L’avevo mezzo predetto qualche tempo fa, proprio in questo sito, commentando come del ritorno delle sonorità disco anni ’80 e ’90 nella musica pop avrebbero potuto benissimo beneficiare i Goldfrapp, che per classe ed eleganza non avrebbero avuto niente da invidiare alle nuove leve del momento, cui potrebbero tuttora dare più di una lezione di stile. Alla fine ci ho preso per metà: messa da parte per un attimo la storica collaborazione con Will Gregory (con cui, comunque, i rapporti sono ancora ottimi, eh), Alison Goldfrapp si presenta, dopo una carriera quasi venticinquennale, con il suo primo progetto solista, “The Love Invention”. Per il sottoscritto, le aspettative erano un mix tra curiosità e un po’ di diffidenza: Alison infatti, oltre che una talentuosa vocalist, è autrice o co-autrice di tutti i pezzi cantati nella sua carriera, ma a plasmare la discografia dei Goldfrapp era anche stato Gregory, indispensabile nelle vesti di produttore e compositore nel dare al gruppo un suono tanto variegato quanto riconoscibile; ne consegue, dunque, che la voglia di vedere cosa la cantante avrebbe tirato fuori da sola era sincera, ma era anche permeata da un po’ di timore nel vederla mettersi al servizio di pezzi non all’altezza.
Ecco, da questo punto di vista non ci avevo preso per nulla, perché se “The Love Invention” non fuga ogni dubbio, ci va comunque incredibilmente vicino: il debutto solista di Alison Goldfrapp è, a conti fatti, un bel tripudio di sintetizzatori e drum machines per undici tracce che viaggiano tra dance anni ’80 e ’90, house, synth-pop e Dream-pop. La tripletta iniziale, per esempio, è una partenza col botto, con la title-track che paga tributo alla Kylie Minogue di “Fever” e “NeverStop” che è un pezzo elettro-pop da manuale, mentre in fondo alla scaletta troviamo un vera chicca come “Gatto Gelato”, che è, nel nome e nei suoni, un omaggio sentito e divertito alla migliore Italo disco. Il meglio, però, arriva quando Alison mette la sua voce al servizio di quelle atmosfere a metà tra il malinconico e l’onirico che hanno fatto la fortuna del duo musicale a cui presta il cognome: tra gli episodi migliori dell'album figurano infatti la ballad sintetica “In Electric Blue” e l’incedere solenne ed etereo di “The Beat Divine”, in cui Goldfrapp veste come nessun’altra i panni di sacerdotessa dell'elettro-pop. Niente male anche i pezzi più (volutamente) banalotti, ma accattivanti, come la notturna “Hotel (Suite 23)” e “Fever (This Is the Real Thing)”, due esempi perfetti di come si scrivono dei ritornelli martellanti, con il secondo perfetto per far esplodere la pista da ballo. Ci sono, qua e là, anche dei tentativi di ammiccare a sonorità più moderne e pure qui la Goldfrapp ne esce benissimo: “Subterfuge” prende un beat dai tratti trap/R&B e lo innesta in un atmosfera notturna e nebulosa in cui sono i cori e le tastiere a farla da padrone, mentre “SLoFLo” è una bella lezione di stile per tutte quelle cantanti che, nel voler fare le alternative a tutti i costi, si perdono in melodie sconclusionate e produzioni cervellotiche, dimenticandosi nel frattempo di scrivere una bella canzone.

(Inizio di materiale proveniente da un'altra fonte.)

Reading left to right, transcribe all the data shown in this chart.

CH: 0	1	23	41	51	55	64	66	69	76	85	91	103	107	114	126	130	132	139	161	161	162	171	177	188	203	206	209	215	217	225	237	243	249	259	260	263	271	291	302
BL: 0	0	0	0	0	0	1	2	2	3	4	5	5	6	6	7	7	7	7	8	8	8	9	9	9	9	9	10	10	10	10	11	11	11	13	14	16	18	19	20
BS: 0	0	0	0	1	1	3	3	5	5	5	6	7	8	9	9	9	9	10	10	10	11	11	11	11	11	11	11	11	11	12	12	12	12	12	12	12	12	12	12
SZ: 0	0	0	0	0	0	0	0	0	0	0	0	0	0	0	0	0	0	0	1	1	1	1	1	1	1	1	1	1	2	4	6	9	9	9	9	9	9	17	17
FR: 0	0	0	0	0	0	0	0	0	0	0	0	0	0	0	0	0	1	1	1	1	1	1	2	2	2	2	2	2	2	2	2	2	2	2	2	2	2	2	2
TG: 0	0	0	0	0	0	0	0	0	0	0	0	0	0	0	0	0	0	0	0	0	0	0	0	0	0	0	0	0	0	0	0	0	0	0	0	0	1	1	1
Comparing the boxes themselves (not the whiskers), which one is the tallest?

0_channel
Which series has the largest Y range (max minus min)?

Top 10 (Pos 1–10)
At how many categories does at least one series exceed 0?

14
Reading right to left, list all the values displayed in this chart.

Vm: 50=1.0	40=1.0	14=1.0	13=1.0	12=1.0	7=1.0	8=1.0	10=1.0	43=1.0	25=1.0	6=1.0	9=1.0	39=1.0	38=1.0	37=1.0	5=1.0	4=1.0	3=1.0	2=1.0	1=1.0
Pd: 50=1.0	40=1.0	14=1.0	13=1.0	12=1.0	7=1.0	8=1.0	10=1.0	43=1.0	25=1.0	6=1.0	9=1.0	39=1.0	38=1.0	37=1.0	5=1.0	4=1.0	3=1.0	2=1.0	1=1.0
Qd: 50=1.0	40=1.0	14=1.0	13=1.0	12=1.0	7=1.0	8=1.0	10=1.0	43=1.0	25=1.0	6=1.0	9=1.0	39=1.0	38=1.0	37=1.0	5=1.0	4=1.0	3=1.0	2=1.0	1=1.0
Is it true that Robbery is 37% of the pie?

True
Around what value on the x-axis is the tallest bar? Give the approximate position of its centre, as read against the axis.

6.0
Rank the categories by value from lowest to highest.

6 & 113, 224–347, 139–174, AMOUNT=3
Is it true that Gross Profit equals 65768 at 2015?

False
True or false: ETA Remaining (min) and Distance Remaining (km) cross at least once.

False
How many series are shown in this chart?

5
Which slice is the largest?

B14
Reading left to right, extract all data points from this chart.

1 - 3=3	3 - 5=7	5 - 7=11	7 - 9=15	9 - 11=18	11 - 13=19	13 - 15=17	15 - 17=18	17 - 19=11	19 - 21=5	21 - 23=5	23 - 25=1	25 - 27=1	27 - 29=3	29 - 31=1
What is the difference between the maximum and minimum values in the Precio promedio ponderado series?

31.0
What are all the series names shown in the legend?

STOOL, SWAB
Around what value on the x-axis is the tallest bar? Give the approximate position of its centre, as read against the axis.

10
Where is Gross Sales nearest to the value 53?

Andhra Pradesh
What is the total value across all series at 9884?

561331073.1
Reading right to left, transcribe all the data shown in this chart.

Poi certo, guardando al quadro complessivo, si può effettivamente affermare che questo album rischi molto poco, visto che a conti fatti non aggiunge nulla né alla scena musicale di riferimento, né si spinge troppo oltre quanto già fatto da Alison con Gregory; ciò non toglie, però, che gli arrangiamenti orchestrati, oltre che dalla stessa Alison, da Richard X (già al timone del criticato “Head First”) siano particolareggiati e stratificati e che, nel complesso, il disco scorra liscio come l’olio senza sbagliare mai un colpo nell’inanellare una serie di pezzi pop praticamente perfetti in una scaletta che non conosce riempitivi. E se questo non è sintomo di un buon disco pop, francamente non so cosa lo sia. La classe, d’altronde, non è acqua e Alison Goldfrapp ne ha sempre avuta da vendere e anche questo fa la differenza nell’elevare ulteriormente la qualità complessiva del disco. Sicuramente una delle uscite pop migliori dell’anno e un buon inizio solista per la sua autrice, ma si astengano dall’ascolto tutti coloro che non hanno mai perdonato ai Goldfrapp la svolta elettronica di “Black Cherry” e “Supernature”, dato che qui troveranno ben poco di adatto al loro palato.